Problem to solve:
Write down each entry again, exactly as it reads.

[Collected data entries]
════

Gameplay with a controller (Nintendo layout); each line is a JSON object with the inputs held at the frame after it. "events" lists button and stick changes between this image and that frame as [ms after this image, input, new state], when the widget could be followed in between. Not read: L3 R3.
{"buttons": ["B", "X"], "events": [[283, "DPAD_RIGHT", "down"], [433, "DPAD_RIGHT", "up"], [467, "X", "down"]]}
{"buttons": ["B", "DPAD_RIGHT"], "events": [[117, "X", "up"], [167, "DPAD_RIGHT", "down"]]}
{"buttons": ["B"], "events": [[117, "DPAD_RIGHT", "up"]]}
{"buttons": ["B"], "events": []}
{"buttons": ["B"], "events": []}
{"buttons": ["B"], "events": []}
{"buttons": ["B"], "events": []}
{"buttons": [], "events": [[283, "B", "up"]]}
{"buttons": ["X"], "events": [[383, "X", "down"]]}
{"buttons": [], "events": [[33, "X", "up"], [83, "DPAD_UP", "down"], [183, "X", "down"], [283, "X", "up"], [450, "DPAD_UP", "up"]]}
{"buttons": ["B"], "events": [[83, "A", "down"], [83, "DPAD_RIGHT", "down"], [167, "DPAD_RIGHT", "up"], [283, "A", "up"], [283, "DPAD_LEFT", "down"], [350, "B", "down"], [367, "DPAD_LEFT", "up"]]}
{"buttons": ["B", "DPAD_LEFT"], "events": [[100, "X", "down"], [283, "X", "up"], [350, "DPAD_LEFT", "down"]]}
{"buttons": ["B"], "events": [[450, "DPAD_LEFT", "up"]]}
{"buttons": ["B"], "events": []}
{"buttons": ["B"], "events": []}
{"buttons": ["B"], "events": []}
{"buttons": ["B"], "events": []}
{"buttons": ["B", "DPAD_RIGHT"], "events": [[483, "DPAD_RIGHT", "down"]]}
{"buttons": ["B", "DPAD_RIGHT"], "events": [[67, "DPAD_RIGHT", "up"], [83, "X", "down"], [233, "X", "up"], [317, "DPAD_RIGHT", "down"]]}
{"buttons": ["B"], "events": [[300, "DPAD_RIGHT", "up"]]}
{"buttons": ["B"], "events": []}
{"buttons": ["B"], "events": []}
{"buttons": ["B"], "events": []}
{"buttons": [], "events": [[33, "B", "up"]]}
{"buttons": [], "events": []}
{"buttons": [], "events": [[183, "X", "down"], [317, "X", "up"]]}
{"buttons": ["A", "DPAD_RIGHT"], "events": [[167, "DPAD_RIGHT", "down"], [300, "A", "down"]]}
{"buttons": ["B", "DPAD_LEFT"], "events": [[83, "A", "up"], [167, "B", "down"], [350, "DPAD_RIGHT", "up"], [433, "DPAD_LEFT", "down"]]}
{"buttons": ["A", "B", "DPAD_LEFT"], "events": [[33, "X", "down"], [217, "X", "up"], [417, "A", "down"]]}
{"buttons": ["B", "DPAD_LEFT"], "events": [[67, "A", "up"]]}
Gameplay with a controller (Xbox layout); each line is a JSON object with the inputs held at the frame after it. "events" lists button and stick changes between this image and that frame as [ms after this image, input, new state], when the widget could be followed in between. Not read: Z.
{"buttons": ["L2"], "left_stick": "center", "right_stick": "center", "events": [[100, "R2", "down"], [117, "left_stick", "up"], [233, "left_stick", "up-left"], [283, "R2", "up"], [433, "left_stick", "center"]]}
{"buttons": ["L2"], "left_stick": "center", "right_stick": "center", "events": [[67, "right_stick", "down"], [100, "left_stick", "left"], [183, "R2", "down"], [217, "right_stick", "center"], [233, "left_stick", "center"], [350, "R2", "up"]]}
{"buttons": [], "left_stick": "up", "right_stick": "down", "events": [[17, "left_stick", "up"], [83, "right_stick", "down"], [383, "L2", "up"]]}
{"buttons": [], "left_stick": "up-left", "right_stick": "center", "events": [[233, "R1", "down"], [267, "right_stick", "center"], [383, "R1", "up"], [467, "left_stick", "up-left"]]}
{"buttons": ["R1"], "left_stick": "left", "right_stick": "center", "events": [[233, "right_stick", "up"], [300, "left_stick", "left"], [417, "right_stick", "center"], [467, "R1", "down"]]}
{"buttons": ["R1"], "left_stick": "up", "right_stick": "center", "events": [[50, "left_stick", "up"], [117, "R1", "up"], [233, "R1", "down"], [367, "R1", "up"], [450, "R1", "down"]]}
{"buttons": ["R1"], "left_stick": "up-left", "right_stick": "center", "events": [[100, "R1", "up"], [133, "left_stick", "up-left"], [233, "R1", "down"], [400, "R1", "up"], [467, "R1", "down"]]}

════

Solution to this task:
Gameplay with a controller (Nintendo layout); each line is a JSON object with the inputs held at the frame after it. "events" lists button and stick changes between this image and that frame as [ms after this image, input, new state], when the widget could be followed in between. Not read: L3 R3.
{"buttons": ["B", "X"], "events": [[283, "DPAD_RIGHT", "down"], [433, "DPAD_RIGHT", "up"], [467, "X", "down"]]}
{"buttons": ["B", "DPAD_RIGHT"], "events": [[117, "X", "up"], [167, "DPAD_RIGHT", "down"]]}
{"buttons": ["B"], "events": [[117, "DPAD_RIGHT", "up"]]}
{"buttons": ["B"], "events": []}
{"buttons": ["B"], "events": []}
{"buttons": ["B"], "events": []}
{"buttons": ["B"], "events": []}
{"buttons": [], "events": [[283, "B", "up"]]}
{"buttons": ["X"], "events": [[383, "X", "down"]]}
{"buttons": [], "events": [[33, "X", "up"], [83, "DPAD_UP", "down"], [183, "X", "down"], [283, "X", "up"], [450, "DPAD_UP", "up"]]}
{"buttons": ["B"], "events": [[83, "A", "down"], [83, "DPAD_RIGHT", "down"], [167, "DPAD_RIGHT", "up"], [283, "A", "up"], [283, "DPAD_LEFT", "down"], [350, "B", "down"], [367, "DPAD_LEFT", "up"]]}
{"buttons": ["B", "DPAD_LEFT"], "events": [[100, "X", "down"], [283, "X", "up"], [350, "DPAD_LEFT", "down"]]}
{"buttons": ["B"], "events": [[450, "DPAD_LEFT", "up"]]}
{"buttons": ["B"], "events": []}
{"buttons": ["B"], "events": []}
{"buttons": ["B"], "events": []}
{"buttons": ["B"], "events": []}
{"buttons": ["B", "DPAD_RIGHT"], "events": [[483, "DPAD_RIGHT", "down"]]}
{"buttons": ["B", "DPAD_RIGHT"], "events": [[67, "DPAD_RIGHT", "up"], [83, "X", "down"], [233, "X", "up"], [317, "DPAD_RIGHT", "down"]]}
{"buttons": ["B"], "events": [[300, "DPAD_RIGHT", "up"]]}
{"buttons": ["B"], "events": []}
{"buttons": ["B"], "events": []}
{"buttons": ["B"], "events": []}
{"buttons": [], "events": [[33, "B", "up"]]}
{"buttons": [], "events": []}
{"buttons": [], "events": [[183, "X", "down"], [317, "X", "up"]]}
{"buttons": ["A", "DPAD_RIGHT"], "events": [[167, "DPAD_RIGHT", "down"], [300, "A", "down"]]}
{"buttons": ["B", "DPAD_LEFT"], "events": [[83, "A", "up"], [167, "B", "down"], [350, "DPAD_RIGHT", "up"], [433, "DPAD_LEFT", "down"]]}
{"buttons": ["A", "B", "DPAD_LEFT"], "events": [[33, "X", "down"], [217, "X", "up"], [417, "A", "down"]]}
{"buttons": ["B", "DPAD_LEFT"], "events": [[67, "A", "up"]]}
Gameplay with a controller (Xbox layout); each line is a JSON object with the inputs held at the frame after it. "events" lists button and stick changes between this image and that frame as [ms after this image, input, new state], when the widget could be followed in between. Not read: Z.
{"buttons": ["L2"], "left_stick": "center", "right_stick": "center", "events": [[100, "R2", "down"], [117, "left_stick", "up"], [233, "left_stick", "up-left"], [283, "R2", "up"], [433, "left_stick", "center"]]}
{"buttons": ["L2"], "left_stick": "center", "right_stick": "center", "events": [[67, "right_stick", "down"], [100, "left_stick", "left"], [183, "R2", "down"], [217, "right_stick", "center"], [233, "left_stick", "center"], [350, "R2", "up"]]}
{"buttons": [], "left_stick": "up", "right_stick": "down", "events": [[17, "left_stick", "up"], [83, "right_stick", "down"], [383, "L2", "up"]]}
{"buttons": [], "left_stick": "up-left", "right_stick": "center", "events": [[233, "R1", "down"], [267, "right_stick", "center"], [383, "R1", "up"], [467, "left_stick", "up-left"]]}
{"buttons": ["R1"], "left_stick": "left", "right_stick": "center", "events": [[233, "right_stick", "up"], [300, "left_stick", "left"], [417, "right_stick", "center"], [467, "R1", "down"]]}
{"buttons": ["R1"], "left_stick": "up", "right_stick": "center", "events": [[50, "left_stick", "up"], [117, "R1", "up"], [233, "R1", "down"], [367, "R1", "up"], [450, "R1", "down"]]}
{"buttons": ["R1"], "left_stick": "up-left", "right_stick": "center", "events": [[100, "R1", "up"], [133, "left_stick", "up-left"], [233, "R1", "down"], [400, "R1", "up"], [467, "R1", "down"]]}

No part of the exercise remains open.